You can see how a list could be employed in the second answer to convey the information more effectively.


Don't answer a question with unrelated information

If you don't know much about cats, don't try to impress us with your detailed knowledge of related domesticated animals, like dogs. If we ask you about specific features of the cat skeletal system, don't spend a lot of time talking about its nervous system. And on a related topic:


Don't answer a specific question with general information

Many times, an instructor will ask a very specific question about a topic covered in depth in class. We are looking for a very specific answer; don't waste time giving general information that, although perfectly true in its own right, does not answer the question. We know you can't tell us everything you know on a single exam; don't fill up the space conveying unrequested information. For example:

Q: Which two-party system dominated American politics in the early twentieth century?

A1: Many parties have shaped the development of American politics. Starting in in the early 19th century, the Federalist party, blah blah blah... (This is not answering the question and the student will be disappointed to receive little, if any, credit)

A2 : The Republican party and the Democratic party.

A3 : The Republican party (its mascot is the Elephant) and the Democratic party (its mascot is the Donkey). (Here, the correct answer does appear, but time and energy is wasted providing information not requested.)

In many cases, the student is writing down everything they know about a particular subject in hopes of including the correct answer to the specific question in there somewhere. Points are typically deducted for including irrelevant information that only serves to obscure the appropriate answer.


Don't fill up all of the space on the page

Don't try to fill up all of the white-space on the page simply because it is there. Move on to the next question when your think you have answered the current question.


Show your logic in problems

I can not award full credit to answers that don't indicate how the answered was calculated. Moreover, we can give partial credit if I see one flaw in your logic that has thrown off your answer; this is not possible without the work shown. Therefore, factually correct answers without any work shown are awarded fewer points than are answers that arrive upon technically the wrong answer, but with a sound logical flow. For example:

(10 points) Q : Calculate how many net ATP are generated by the complete oxidation of fructose.

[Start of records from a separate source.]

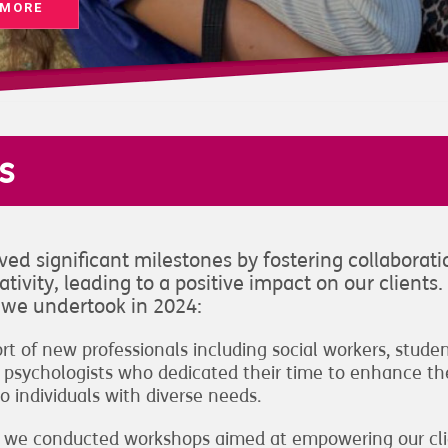
 MORE
s
ed significant milestones by fostering collaborati
tivity, leading to a positive impact on our clients.
s we undertook in 2024:
 of new professionals including social workers, stude
cal psychologists who dedicated their time to enhance th
o individuals with diverse needs.
ect, we conducted workshops aimed at empowering our cl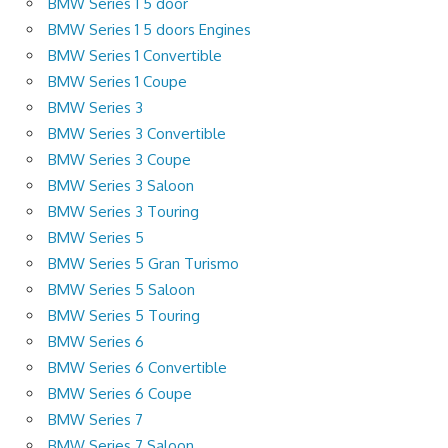
BMW Series 1 5 door
BMW Series 1 5 doors Engines
BMW Series 1 Convertible
BMW Series 1 Coupe
BMW Series 3
BMW Series 3 Convertible
BMW Series 3 Coupe
BMW Series 3 Saloon
BMW Series 3 Touring
BMW Series 5
BMW Series 5 Gran Turismo
BMW Series 5 Saloon
BMW Series 5 Touring
BMW Series 6
BMW Series 6 Convertible
BMW Series 6 Coupe
BMW Series 7
BMW Series 7 Saloon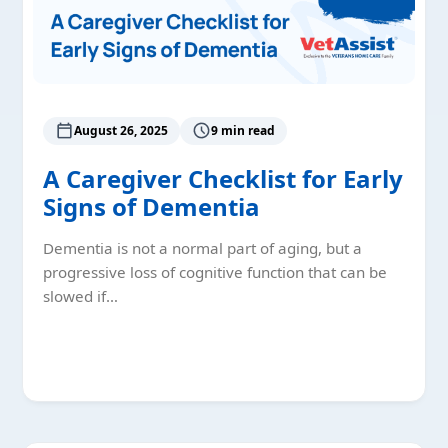
August 26, 2025
9 min read
A Caregiver Checklist for Early
Signs of Dementia
Dementia is not a normal part of aging, but a
progressive loss of cognitive function that can be
slowed if…
Read More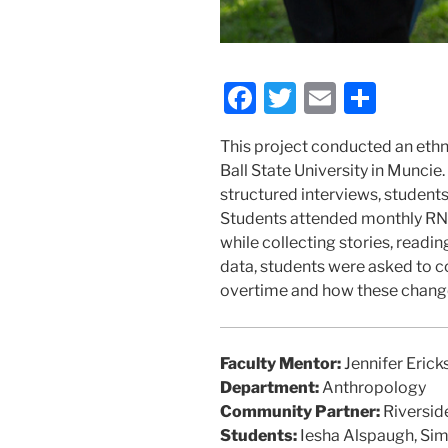
F
T
E
S
a
w
m
h
This project conducted an eth
c
itt
ai
ar
Ball State University in Muncie
e
er
l
e
structured interviews, student
b
Students attended monthly RN
while collecting stories, read
o
data, students were asked to c
o
overtime and how these changes
k
Faculty Mentor:
Jennifer Erick
Department:
Anthropology
Community Partner:
Riversid
Students:
Iesha Alspaugh, Sim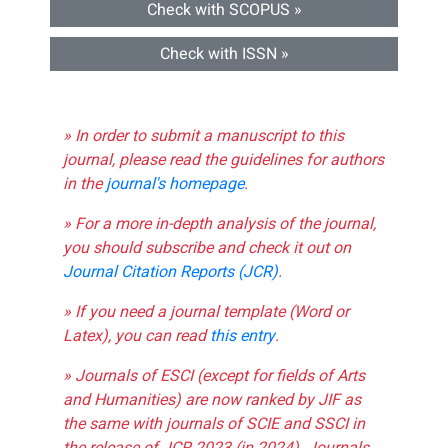
Check with SCOPUS »
Check with ISSN »
» In order to submit a manuscript to this
journal, please read the guidelines for authors
in the
journal's homepage
.
» For a more in-depth analysis of the journal,
you should subscribe and check it out on
Journal Citation Reports (JCR)
.
» If you need a journal template (Word or
Latex), you can read
this entry
.
» Journals of ESCI (except for fields of Arts
and Humanities) are now ranked by JIF as
the same with journals of SCIE and SSCI in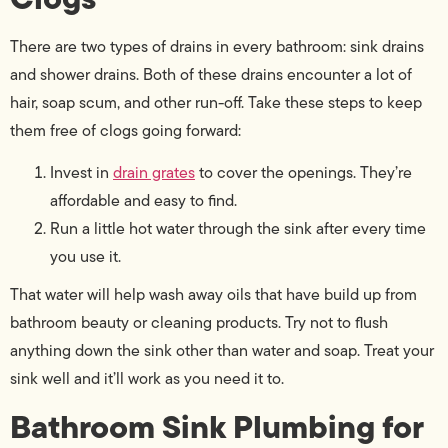
There are two types of drains in every bathroom: sink drains
and shower drains. Both of these drains encounter a lot of
hair, soap scum, and other run-off. Take these steps to keep
them free of clogs going forward:
Invest in
drain grates
to cover the openings. They’re
affordable and easy to find.
Run a little hot water through the sink after every time
you use it.
That water will help wash away oils that have build up from
bathroom beauty or cleaning products. Try not to flush
anything down the sink other than water and soap. Treat your
sink well and it’ll work as you need it to.
Bathroom Sink Plumbing for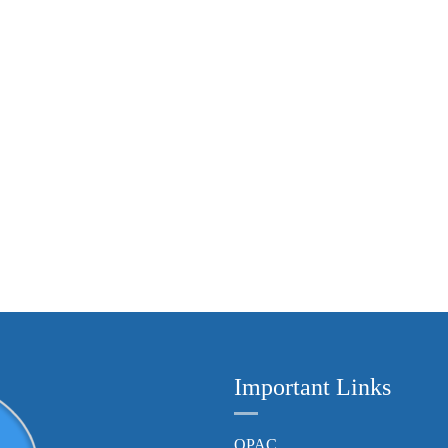
Important Links
OPAC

A1 : 38 (Although correct, this answer shows no evidence for a calculation and at best would be awarded half-credit, 5 points. A regurgitation is not a calculation)

A2 : 40 (This answer is both incorrect and lacks any work shown; this gets 0 points)

A3 : 4 ATP via substrate-level phosphorylation, 2 reduced FAD's makes 4 ATP, 10 reduced NAD's make 30 ATP, and 2 GTP's make 2 ATP for a total of 40 ATP. (Although technically incorrect, it is clear that the student merely left out the 2 ATP's expended in kinasing reactions. I would score this as 8 points.)


Stay Calm


Watch the time

Don't let time slip away from you as you complete your stunning, Pulitzer-prize-winning response to question number one. Exams are typically written so that students have enough time to finish. I write 80 minute exams so that I complete them - thinking about the question, formulating the answer, and writing the answer on the page - in 20 minutes. If you spend half of your time completing 20% of the exam, you will be frantic in the remaining time and answer ineffectually those questions you manage to complete before time runs out.